┌──

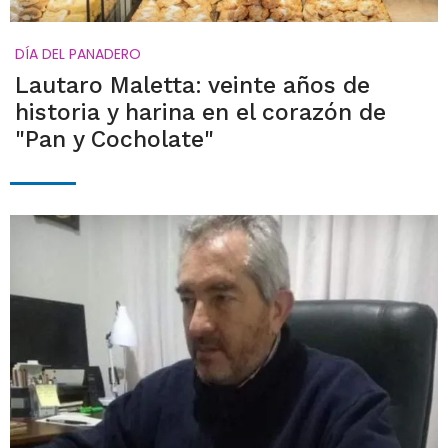
DÍA DEL PANADERO
Lautaro Maletta: veinte años de
historia y harina en el corazón de
"Pan y Cocholate"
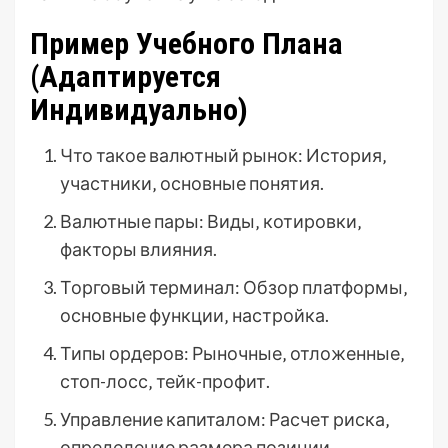
Пример Учебного Плана
(Адаптируется
Индивидуально)
Что такое валютный рынок: История‚
участники‚ основные понятия.
Валютные пары: Виды‚ котировки‚
факторы влияния.
Торговый терминал: Обзор платформы‚
основные функции‚ настройка.
Типы ордеров: Рыночные‚ отложенные‚
стоп-лосс‚ тейк-профит.
Управление капиталом: Расчет риска‚
определение размера позиции.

└──

INSTRUCTIONS TO FOLLOW
Only the lines from the one with "Типы ордеров: Рыночные‚ отложенные‚" to the end of the listing are wanted. Print them exactly, keeping both ends.

OUTPUT OF THE TASK
Типы ордеров: Рыночные‚ отложенные‚
стоп-лосс‚ тейк-профит.
Управление капиталом: Расчет риска‚
определение размера позиции.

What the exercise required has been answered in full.